Way back in the early days of the Web (well around 1998), Sun Microsystems did some research into what were the most important factors for users that websites should take into account. They had three main findings:-
- “People have very little patience for poorly designed WWW sites. As one user put it: “the more well-organised a page is, the more faith I will have in the info.” Many other users told us that they would be out of a server, never to return, if they got too many server errors or “under construction” signs. A user also said, “either the information is there or it is not; don’t waste my time with stuff you are not going to give me”.
- “Users don’t want to scroll. Information that is not on the top screen when a page comes up is only read by very interested users. In our tests, users stated that a design that made everything fit on a single page was an indication that the designers had taken care to do a good job. Whereas other pages that contained several screen’s worth of lists or unstructured material were an indication of sloppy work that made them question the quality of the information contained on those sites. Note: Our usability studies in 1997 have revised this conclusion somewhat. Scrolling is still bad, but not as bad as it used to be”.
- “Users don’t want to read. Reading speeds are more than 25% slower from computer screens than from paper, but that does not mean that you should write 25% less than you would in a paper document. You should write 50% less! Users recklessly skip over any text that they deem to be fluff (e.g., welcome messages or introductory paragraphs) and scan for highlighted terms (e.g., hypertext links).”

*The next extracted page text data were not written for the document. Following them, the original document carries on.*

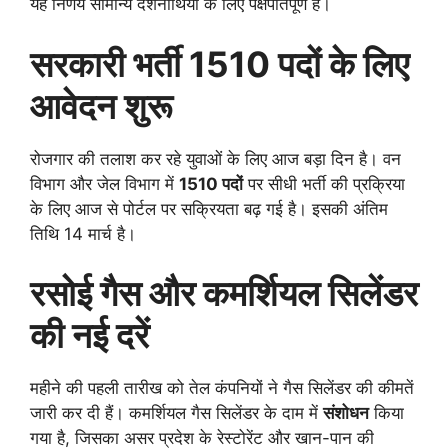
यह निर्णय सामान्य दर्शनार्थियों के लिए पक्षपातपूर्ण है।
सरकारी भर्ती 1510 पदों के लिए
आवेदन शुरू
रोजगार की तलाश कर रहे युवाओं के लिए आज बड़ा दिन है। वन
विभाग और जेल विभाग में
1510 पदों
पर सीधी भर्ती की प्रक्रिया
के लिए आज से पोर्टल पर सक्रियता बढ़ गई है। इसकी अंतिम
तिथि 14 मार्च है।
रसोई गैस और कमर्शियल सिलेंडर
की नई दरें
महीने की पहली तारीख को तेल कंपनियों ने गैस सिलेंडर की कीमतें
जारी कर दी हैं। कमर्शियल गैस सिलेंडर के दाम में
संशोधन
किया
गया है, जिसका असर प्रदेश के रेस्टोरेंट और खान-पान की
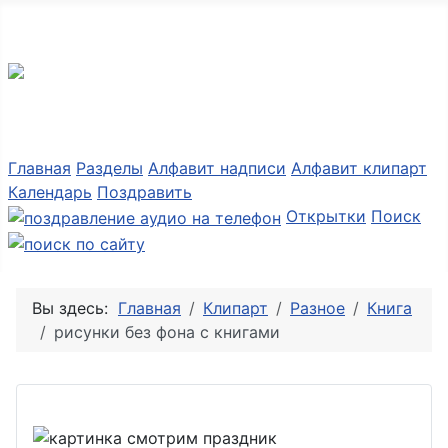
Разные мелочи PNG
Главная
Разделы
Алфавит надписи
Алфавит клипарт
Календарь
Поздравить
Открытки
Поиск
Вы здесь:
Главная
Клипарт
Разное
Книга
рисунки без фона с книгами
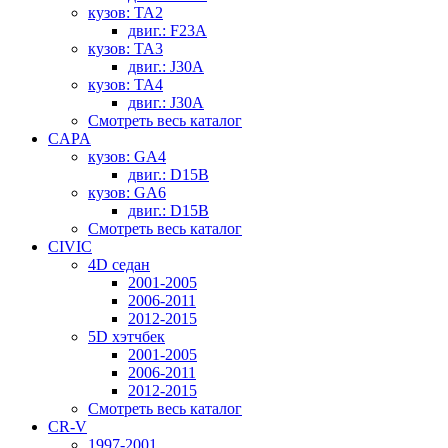
кузов: TA2
двиг.: F23A
кузов: TA3
двиг.: J30A
кузов: TA4
двиг.: J30A
Смотреть весь каталог
CAPA
кузов: GA4
двиг.: D15B
кузов: GA6
двиг.: D15B
Смотреть весь каталог
CIVIC
4D седан
2001-2005
2006-2011
2012-2015
5D хэтчбек
2001-2005
2006-2011
2012-2015
Смотреть весь каталог
CR-V
1997-2001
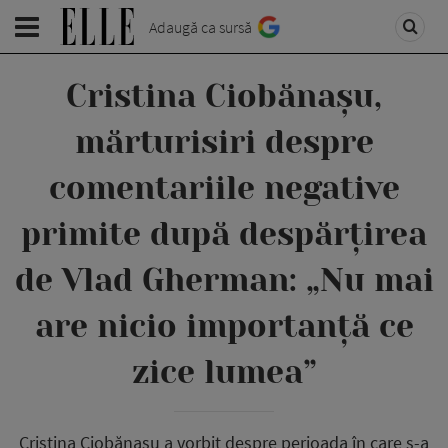
Adaugă ca sursă
Cristina Ciobănașu,
mărturisiri despre
comentariile negative
primite după despărțirea
de Vlad Gherman: „Nu mai
are nicio importanță ce
zice lumea”
Cristina Ciobănașu a vorbit despre perioada în care s-a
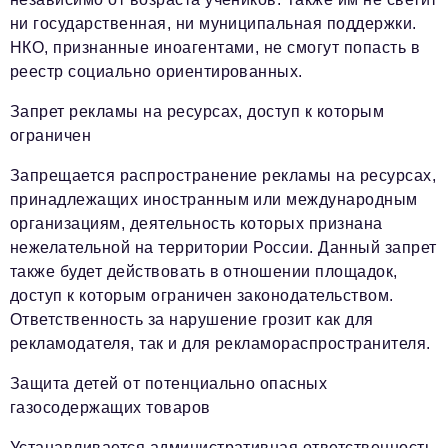
ни государственная, ни муниципальная поддержки.
НКО, признанные иноагентами, не смогут попасть в
реестр социально ориентированных.
Запрет рекламы на ресурсах, доступ к которым
ограниче
н
Запрещается распространение рекламы на ресурсах,
принадлежащих иностранным или международным
организациям, деятельность которых признана
нежелательной на территории России. Данный запрет
также будет действовать в отношении площадок,
доступ к которым ограничен законодательством.
Ответственность за нарушение грозит как для
рекламодателя, так и для рекламораспространителя.
Защита детей от потенциально опасных
газосодержащих товаров
Устанавливается административная ответственность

However, it might be tempting to assume that things have changed significantly since then simply because there are more users who are more technically knowledgeable. Well, I am going to tell you that I think it would be wrong to make this assumption. Why, because I pay attention to my own habits when I am using the web and what they show me is that all the recommendations are even more relevant now that there is so much more available content for users to view.